WHAT NEEDS TO BE DONE: Pick out every line in the records below that contains the string "adrenal", and copy each such line in full.

◇ ◇ ◇ ◇

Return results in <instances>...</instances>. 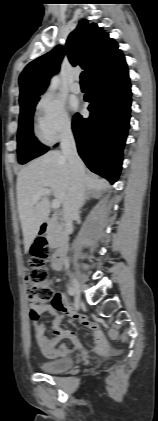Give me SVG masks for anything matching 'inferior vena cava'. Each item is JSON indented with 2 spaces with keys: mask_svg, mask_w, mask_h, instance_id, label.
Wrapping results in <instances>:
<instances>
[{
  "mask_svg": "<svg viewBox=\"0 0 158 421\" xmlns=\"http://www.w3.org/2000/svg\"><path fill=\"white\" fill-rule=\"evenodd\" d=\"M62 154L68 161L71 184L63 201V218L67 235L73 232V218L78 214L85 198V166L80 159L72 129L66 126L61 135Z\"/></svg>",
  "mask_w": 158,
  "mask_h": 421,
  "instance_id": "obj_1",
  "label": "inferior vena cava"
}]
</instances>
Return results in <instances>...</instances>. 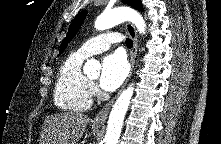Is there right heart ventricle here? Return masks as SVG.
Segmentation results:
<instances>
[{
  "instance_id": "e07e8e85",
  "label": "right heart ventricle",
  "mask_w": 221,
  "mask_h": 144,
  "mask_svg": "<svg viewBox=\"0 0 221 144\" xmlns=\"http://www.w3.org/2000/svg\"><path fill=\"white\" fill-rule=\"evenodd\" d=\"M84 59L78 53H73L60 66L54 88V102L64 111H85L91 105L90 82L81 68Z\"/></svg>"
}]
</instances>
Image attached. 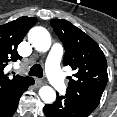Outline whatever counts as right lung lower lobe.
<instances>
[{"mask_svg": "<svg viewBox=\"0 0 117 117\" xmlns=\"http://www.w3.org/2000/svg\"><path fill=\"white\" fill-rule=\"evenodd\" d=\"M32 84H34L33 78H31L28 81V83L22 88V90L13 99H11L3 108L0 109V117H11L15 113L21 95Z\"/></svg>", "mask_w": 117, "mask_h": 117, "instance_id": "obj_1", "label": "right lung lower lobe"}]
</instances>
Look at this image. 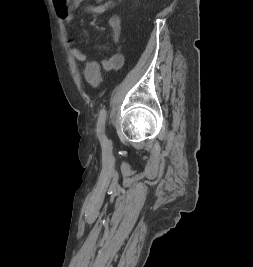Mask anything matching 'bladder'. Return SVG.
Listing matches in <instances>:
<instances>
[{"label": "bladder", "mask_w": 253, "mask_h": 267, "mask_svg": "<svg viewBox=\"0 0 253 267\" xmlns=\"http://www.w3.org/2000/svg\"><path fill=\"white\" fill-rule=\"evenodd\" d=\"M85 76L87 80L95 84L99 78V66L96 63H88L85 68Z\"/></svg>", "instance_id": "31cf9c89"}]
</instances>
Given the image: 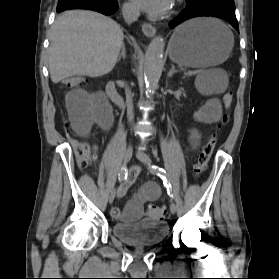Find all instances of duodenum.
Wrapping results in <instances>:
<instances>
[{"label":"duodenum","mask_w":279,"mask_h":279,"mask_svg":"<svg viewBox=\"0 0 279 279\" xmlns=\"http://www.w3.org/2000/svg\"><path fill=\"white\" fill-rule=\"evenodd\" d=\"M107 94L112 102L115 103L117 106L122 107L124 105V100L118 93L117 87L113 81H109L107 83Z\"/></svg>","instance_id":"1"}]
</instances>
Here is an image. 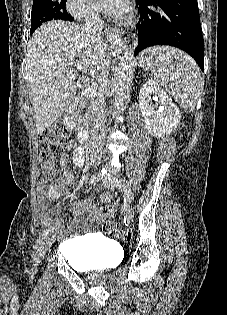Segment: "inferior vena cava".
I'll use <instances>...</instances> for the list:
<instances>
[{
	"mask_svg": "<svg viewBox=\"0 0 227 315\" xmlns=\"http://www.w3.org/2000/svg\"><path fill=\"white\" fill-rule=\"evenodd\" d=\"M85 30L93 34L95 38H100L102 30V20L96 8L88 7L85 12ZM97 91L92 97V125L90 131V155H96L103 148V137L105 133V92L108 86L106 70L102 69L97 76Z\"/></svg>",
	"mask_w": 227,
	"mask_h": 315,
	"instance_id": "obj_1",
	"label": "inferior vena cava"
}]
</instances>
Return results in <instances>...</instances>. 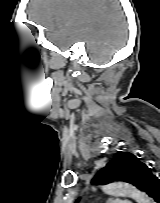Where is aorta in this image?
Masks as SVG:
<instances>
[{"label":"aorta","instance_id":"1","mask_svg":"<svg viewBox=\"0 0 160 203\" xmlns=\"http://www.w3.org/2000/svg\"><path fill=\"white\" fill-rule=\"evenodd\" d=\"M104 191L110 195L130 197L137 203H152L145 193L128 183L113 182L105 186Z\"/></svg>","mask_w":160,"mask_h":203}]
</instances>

◇ ◇ ◇ ◇

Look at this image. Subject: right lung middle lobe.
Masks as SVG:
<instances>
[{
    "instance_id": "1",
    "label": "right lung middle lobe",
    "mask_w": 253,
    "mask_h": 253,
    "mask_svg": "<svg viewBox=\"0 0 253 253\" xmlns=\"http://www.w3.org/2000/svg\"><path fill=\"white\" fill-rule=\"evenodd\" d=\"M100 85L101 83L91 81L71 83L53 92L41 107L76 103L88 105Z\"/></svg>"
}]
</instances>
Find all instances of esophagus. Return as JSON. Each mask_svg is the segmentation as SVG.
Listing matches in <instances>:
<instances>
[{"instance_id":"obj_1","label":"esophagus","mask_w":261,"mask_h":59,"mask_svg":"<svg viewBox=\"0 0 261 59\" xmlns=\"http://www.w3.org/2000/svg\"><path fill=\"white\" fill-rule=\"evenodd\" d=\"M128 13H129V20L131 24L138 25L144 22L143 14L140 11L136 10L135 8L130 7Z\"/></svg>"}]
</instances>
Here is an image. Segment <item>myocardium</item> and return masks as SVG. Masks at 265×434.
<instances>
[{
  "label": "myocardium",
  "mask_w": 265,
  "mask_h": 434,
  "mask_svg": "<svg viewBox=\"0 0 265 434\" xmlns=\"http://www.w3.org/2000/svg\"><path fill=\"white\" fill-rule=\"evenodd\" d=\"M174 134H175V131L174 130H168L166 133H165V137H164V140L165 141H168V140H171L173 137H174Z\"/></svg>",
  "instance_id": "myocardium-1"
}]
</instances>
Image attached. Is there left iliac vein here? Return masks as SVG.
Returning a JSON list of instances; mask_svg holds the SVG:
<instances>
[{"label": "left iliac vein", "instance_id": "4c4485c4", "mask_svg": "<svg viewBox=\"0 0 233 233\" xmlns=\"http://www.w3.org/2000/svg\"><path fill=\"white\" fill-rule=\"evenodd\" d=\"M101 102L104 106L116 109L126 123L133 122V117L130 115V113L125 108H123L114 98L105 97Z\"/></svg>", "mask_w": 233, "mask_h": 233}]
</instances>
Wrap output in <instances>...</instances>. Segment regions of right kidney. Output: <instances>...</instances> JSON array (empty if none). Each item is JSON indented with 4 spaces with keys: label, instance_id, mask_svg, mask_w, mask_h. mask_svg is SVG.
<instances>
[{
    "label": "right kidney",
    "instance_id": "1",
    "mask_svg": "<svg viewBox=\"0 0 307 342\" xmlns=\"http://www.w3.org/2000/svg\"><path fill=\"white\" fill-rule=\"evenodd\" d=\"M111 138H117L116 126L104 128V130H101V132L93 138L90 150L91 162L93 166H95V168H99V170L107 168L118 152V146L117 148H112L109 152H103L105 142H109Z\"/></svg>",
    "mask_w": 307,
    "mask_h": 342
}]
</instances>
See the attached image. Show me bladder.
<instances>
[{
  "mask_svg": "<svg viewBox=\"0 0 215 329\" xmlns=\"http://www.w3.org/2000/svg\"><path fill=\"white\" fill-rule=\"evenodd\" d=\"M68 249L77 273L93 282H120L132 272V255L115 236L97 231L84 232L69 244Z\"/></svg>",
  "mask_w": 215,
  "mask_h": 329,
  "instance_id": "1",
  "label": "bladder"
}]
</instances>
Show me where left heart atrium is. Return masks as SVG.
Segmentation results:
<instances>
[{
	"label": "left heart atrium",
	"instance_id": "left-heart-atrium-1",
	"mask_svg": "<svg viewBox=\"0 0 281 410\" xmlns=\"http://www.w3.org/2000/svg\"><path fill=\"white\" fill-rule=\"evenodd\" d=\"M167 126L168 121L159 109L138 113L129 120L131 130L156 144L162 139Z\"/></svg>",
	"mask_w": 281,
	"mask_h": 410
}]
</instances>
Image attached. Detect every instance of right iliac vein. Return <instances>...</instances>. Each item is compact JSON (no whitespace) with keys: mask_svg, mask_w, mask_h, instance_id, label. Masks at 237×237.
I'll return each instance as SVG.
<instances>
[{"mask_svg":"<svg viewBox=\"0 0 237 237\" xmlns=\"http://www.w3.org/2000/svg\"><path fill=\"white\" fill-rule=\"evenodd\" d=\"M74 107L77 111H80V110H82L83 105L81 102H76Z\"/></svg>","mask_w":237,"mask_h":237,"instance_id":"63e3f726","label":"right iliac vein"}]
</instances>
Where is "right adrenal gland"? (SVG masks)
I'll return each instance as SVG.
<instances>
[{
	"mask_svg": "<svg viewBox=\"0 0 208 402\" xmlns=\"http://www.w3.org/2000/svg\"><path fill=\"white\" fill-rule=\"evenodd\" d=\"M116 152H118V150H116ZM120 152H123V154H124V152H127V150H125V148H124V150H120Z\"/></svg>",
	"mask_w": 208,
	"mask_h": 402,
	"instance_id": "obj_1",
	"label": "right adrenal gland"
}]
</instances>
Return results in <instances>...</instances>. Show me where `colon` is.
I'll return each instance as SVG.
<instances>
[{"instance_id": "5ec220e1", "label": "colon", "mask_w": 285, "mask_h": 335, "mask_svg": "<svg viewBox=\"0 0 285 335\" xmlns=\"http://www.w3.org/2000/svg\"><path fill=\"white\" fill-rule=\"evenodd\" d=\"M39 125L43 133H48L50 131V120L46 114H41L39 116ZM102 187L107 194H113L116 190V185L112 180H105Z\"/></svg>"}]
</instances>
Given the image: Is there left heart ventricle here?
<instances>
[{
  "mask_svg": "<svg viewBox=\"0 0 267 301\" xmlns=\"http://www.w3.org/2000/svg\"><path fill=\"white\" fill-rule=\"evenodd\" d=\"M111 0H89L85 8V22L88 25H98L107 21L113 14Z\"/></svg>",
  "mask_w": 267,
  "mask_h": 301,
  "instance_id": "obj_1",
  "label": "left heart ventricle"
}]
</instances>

◇ ◇ ◇ ◇

ANSWER TO THIS EXERCISE:
Where is "right adrenal gland"? (SVG masks)
	"label": "right adrenal gland"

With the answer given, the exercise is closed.